The secret is told, for here are found the hidden depths in which Christ must work for the glory of God, the overthrow of Satan, and the salvation of His beloved people. This closes the first half of John's Gospel, proving that relations in the flesh, however drawn out by what He was who was "manifest in the flesh," fell short, infinitely short, of what the holiness of God required, or the condition of humanity around Him needed.

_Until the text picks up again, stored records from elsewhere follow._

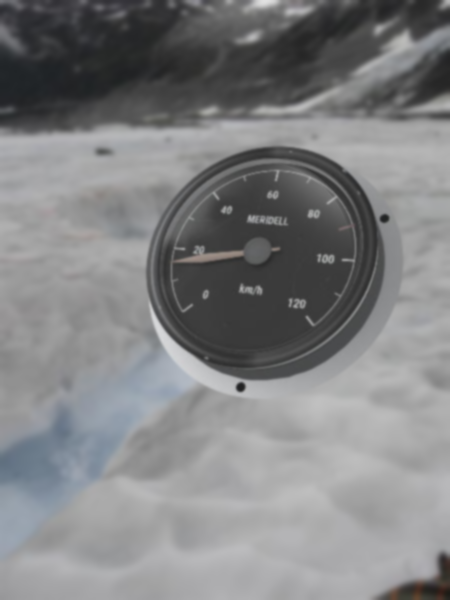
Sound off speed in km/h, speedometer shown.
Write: 15 km/h
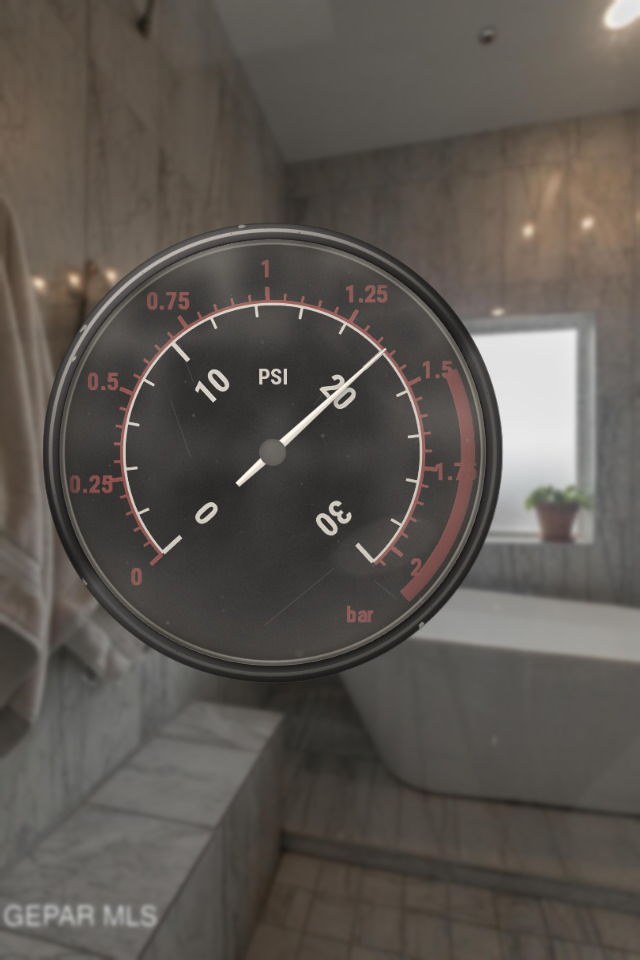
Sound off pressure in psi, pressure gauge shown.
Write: 20 psi
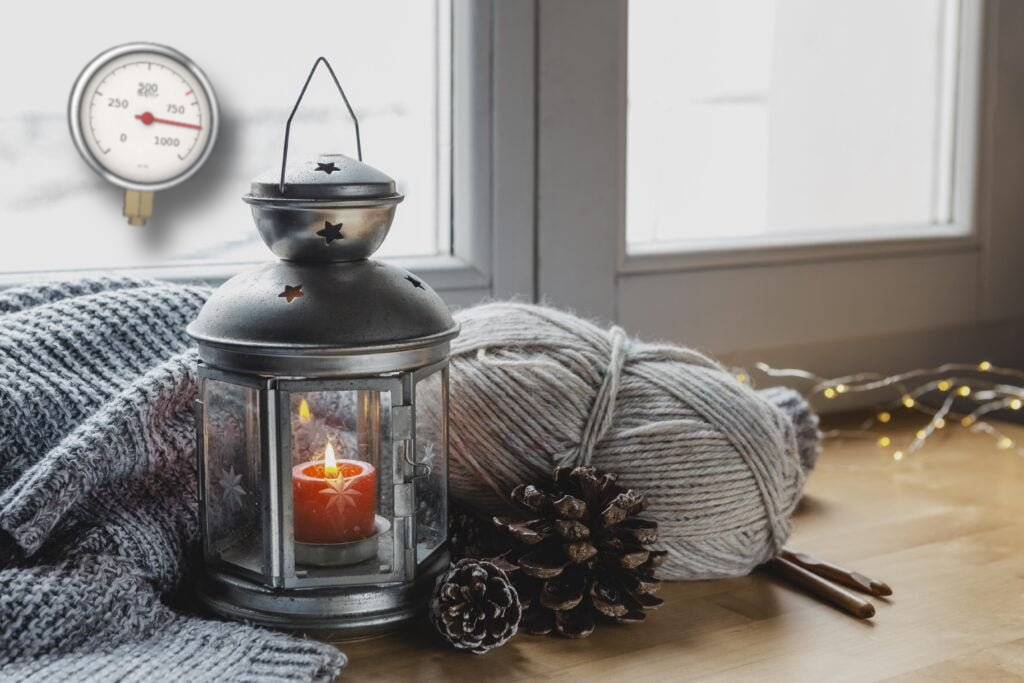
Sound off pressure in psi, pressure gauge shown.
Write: 850 psi
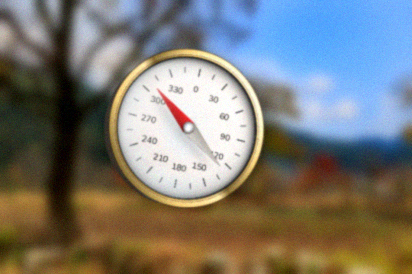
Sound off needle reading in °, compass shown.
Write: 307.5 °
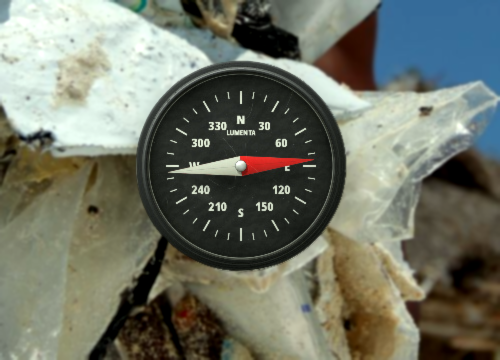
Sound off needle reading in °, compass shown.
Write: 85 °
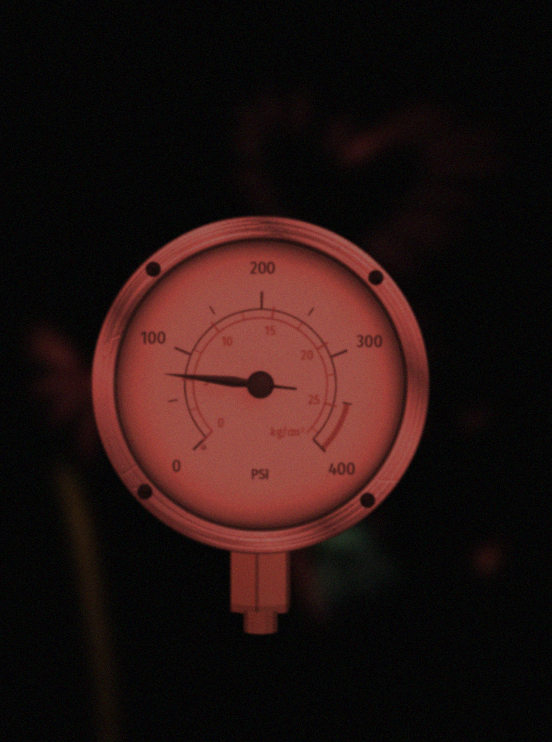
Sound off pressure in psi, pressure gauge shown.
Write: 75 psi
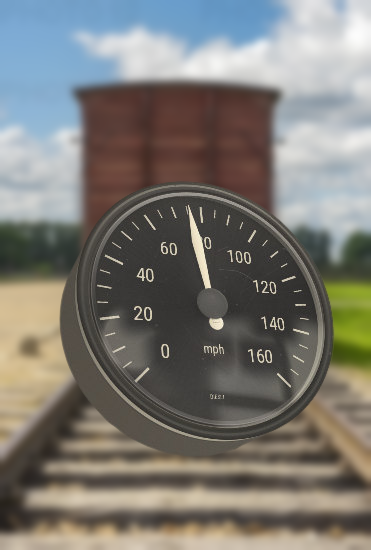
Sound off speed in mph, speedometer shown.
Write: 75 mph
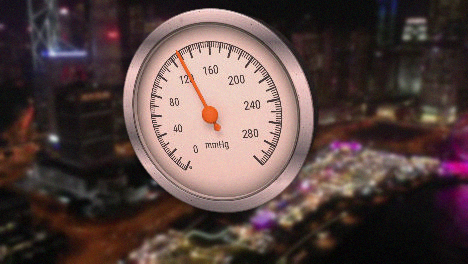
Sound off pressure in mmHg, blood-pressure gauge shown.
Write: 130 mmHg
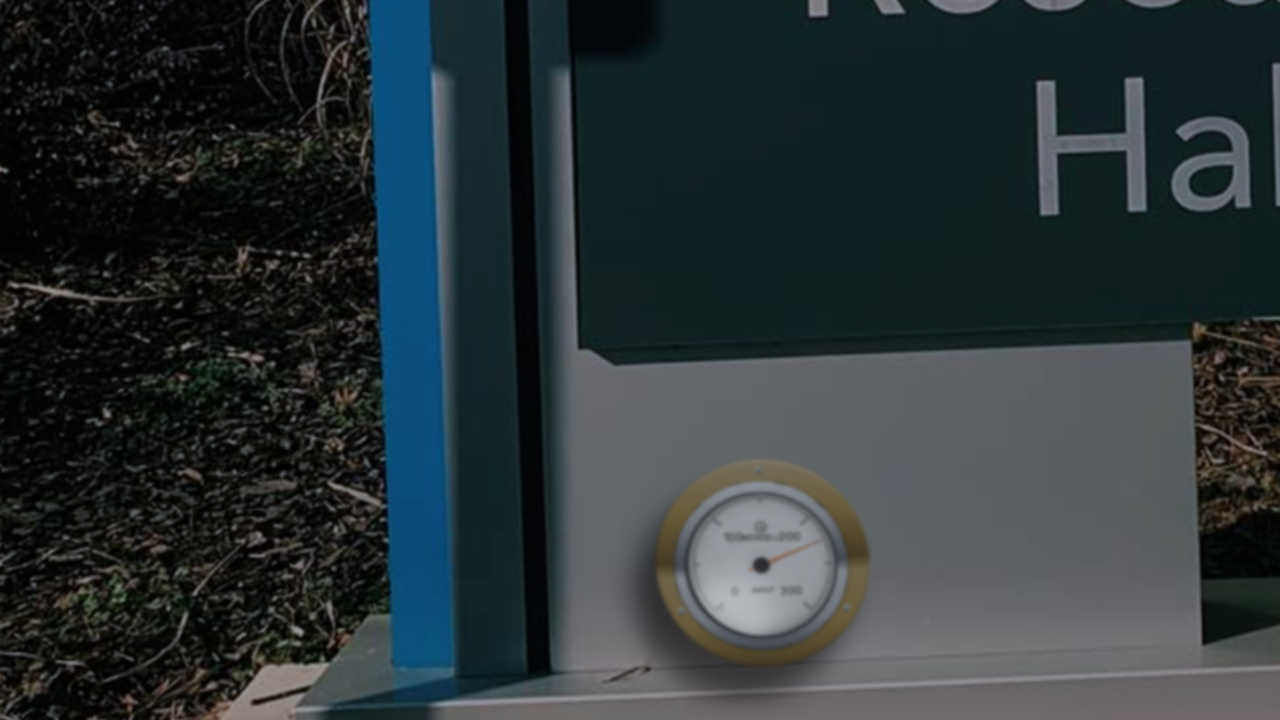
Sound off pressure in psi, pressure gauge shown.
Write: 225 psi
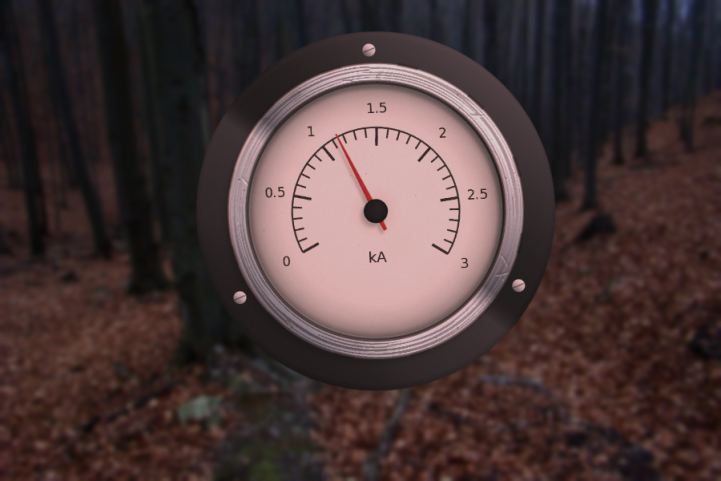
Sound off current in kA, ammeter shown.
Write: 1.15 kA
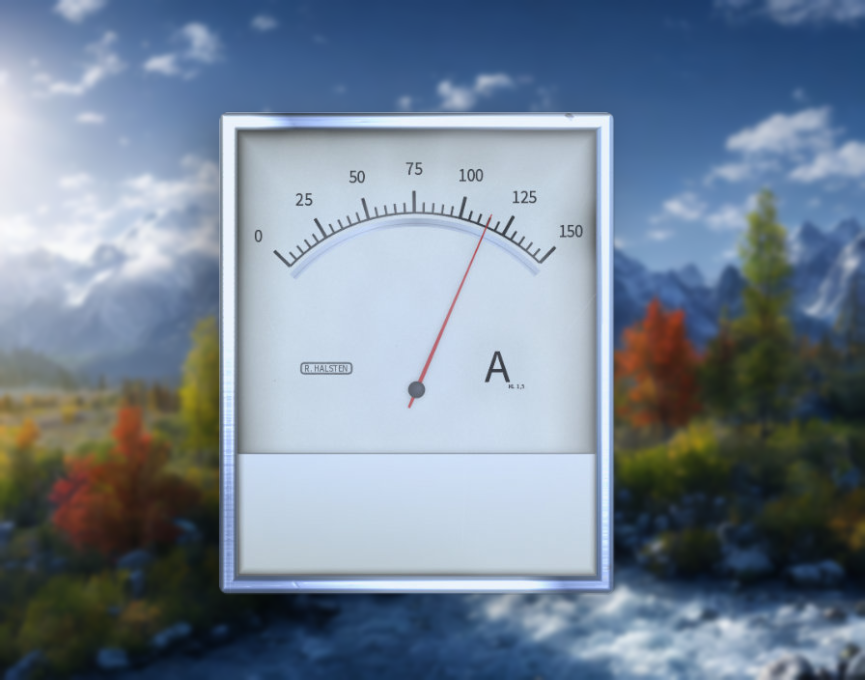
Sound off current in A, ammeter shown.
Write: 115 A
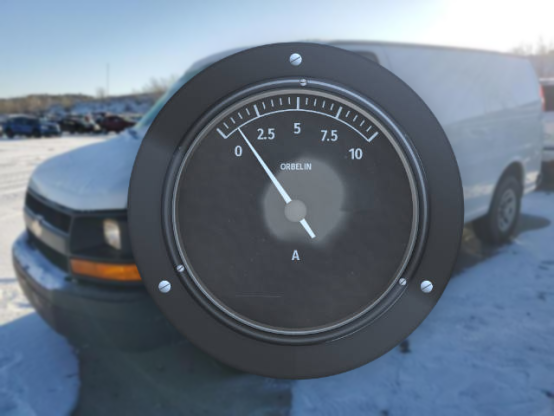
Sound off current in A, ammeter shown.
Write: 1 A
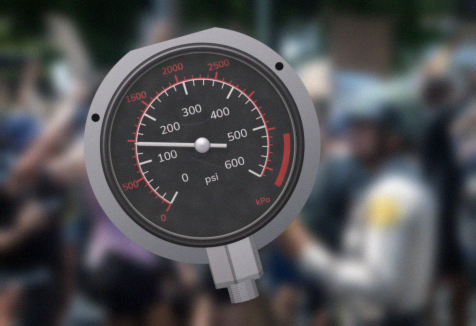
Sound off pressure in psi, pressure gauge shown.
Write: 140 psi
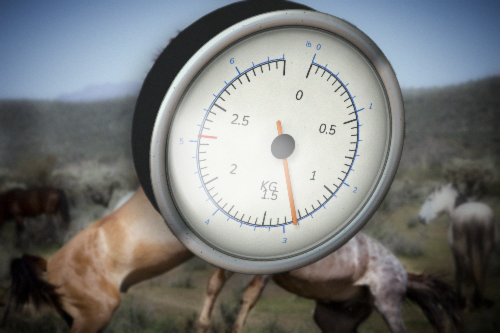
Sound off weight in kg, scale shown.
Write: 1.3 kg
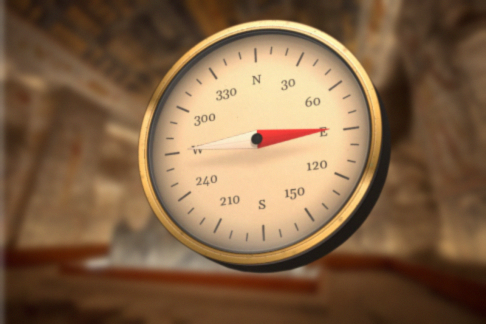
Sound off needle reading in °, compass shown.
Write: 90 °
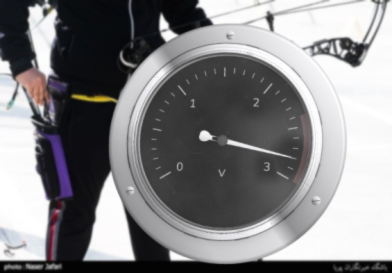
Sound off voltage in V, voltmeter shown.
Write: 2.8 V
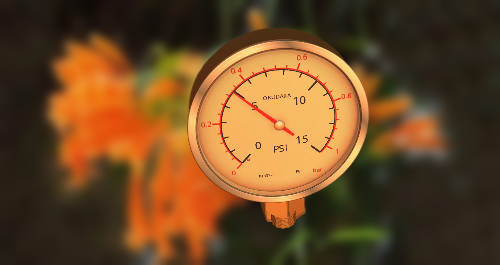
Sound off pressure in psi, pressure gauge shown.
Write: 5 psi
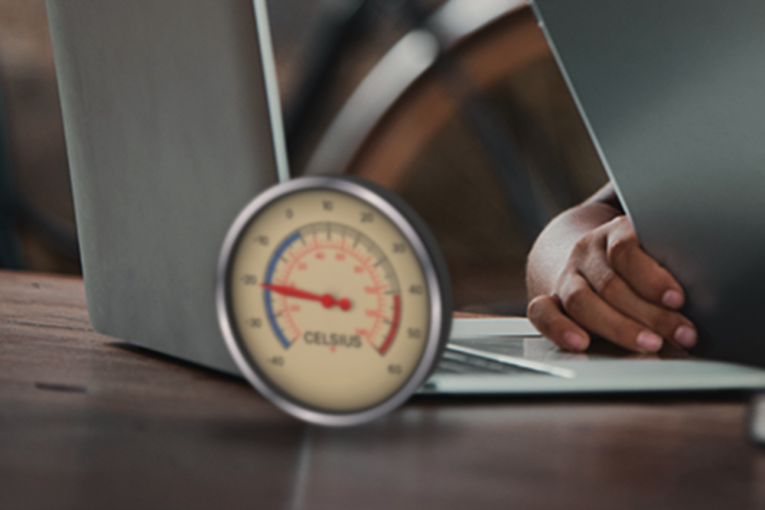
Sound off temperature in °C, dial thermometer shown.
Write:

Redemption must be the new basis of intercourse between God and His creatures, and these are the tried stones — the foundation stones — the precious corner stones — which the Lord lays in His death and resurrection. He turns away from everything on the earth — the links are broken, never to be formed again, except on the other side of death and judgment, where divine life, in resurrection power, is the new holding of all established blessing. "Jesus knew that his hour was come that he should depart out of this world unto the Father;" and this opens a new path upward to the faith of "his own which were in the world." Judaism, in its full results, is the manifestation that God is come down to man upon the earth; and this will be displayed in the millennial days of Israel's blessing. But Christianity is based on the wondrous fact that man, in the person of the Lord Jesus Christ, is gone up to God into the heavens. This, however, finds its place in the beginning of John 13, or the last half and the heavenly side of this gospel. J. E. Batten.